**WORK REQUEST**
Your reply should consist of one number: how many lines below contain "female".

Segment Start: DATA LISTING

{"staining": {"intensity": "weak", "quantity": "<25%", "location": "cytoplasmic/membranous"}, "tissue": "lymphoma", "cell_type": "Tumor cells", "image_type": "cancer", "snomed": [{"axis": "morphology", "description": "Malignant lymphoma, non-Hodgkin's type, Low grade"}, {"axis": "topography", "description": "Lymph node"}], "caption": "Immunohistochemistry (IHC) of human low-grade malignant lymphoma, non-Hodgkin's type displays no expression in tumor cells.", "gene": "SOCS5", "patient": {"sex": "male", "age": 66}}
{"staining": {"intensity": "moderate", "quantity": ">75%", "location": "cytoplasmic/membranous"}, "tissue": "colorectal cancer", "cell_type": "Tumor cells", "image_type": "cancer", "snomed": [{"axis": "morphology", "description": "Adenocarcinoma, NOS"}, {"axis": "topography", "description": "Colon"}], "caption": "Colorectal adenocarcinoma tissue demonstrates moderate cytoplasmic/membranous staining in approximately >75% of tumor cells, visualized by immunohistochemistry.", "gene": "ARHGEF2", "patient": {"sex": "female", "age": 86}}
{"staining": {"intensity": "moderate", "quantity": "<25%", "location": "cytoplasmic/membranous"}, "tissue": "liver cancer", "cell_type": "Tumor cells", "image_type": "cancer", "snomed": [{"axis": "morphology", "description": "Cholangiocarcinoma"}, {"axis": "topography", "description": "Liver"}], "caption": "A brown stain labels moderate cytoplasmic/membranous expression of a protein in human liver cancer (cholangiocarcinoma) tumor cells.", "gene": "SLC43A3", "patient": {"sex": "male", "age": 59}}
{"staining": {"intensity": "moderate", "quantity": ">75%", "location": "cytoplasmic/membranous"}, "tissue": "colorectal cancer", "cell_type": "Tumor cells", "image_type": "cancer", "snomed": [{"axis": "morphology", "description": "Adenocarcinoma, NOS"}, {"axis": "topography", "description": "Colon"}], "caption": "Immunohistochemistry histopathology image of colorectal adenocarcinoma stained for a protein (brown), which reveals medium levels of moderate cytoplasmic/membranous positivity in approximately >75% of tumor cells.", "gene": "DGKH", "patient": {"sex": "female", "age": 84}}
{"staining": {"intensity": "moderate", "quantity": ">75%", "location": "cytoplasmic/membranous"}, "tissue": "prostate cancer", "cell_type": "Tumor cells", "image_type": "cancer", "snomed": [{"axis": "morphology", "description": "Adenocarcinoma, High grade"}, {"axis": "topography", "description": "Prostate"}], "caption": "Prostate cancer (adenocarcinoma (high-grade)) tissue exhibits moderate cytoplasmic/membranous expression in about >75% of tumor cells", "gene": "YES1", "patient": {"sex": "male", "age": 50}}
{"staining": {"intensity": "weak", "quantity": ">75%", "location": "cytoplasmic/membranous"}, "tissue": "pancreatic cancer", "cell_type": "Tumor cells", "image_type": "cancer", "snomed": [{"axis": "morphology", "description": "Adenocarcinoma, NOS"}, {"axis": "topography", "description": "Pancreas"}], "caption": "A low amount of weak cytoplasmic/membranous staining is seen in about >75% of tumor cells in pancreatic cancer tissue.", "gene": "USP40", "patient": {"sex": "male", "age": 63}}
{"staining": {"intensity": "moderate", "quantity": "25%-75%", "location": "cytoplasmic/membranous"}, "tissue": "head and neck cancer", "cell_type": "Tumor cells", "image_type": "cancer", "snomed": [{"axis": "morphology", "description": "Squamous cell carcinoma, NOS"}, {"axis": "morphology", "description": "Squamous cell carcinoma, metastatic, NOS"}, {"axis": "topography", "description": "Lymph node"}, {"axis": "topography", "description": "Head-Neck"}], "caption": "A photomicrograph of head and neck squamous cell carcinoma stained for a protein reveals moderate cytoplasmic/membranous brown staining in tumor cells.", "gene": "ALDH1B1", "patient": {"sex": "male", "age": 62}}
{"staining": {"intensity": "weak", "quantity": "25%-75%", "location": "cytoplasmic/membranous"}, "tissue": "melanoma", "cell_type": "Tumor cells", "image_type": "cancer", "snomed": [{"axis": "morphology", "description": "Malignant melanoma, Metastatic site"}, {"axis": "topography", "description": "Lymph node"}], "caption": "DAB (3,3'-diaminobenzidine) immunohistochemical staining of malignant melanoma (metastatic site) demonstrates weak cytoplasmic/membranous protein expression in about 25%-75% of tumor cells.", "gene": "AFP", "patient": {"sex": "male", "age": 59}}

Segment End: DATA LISTING

**ANSWER BOX**
2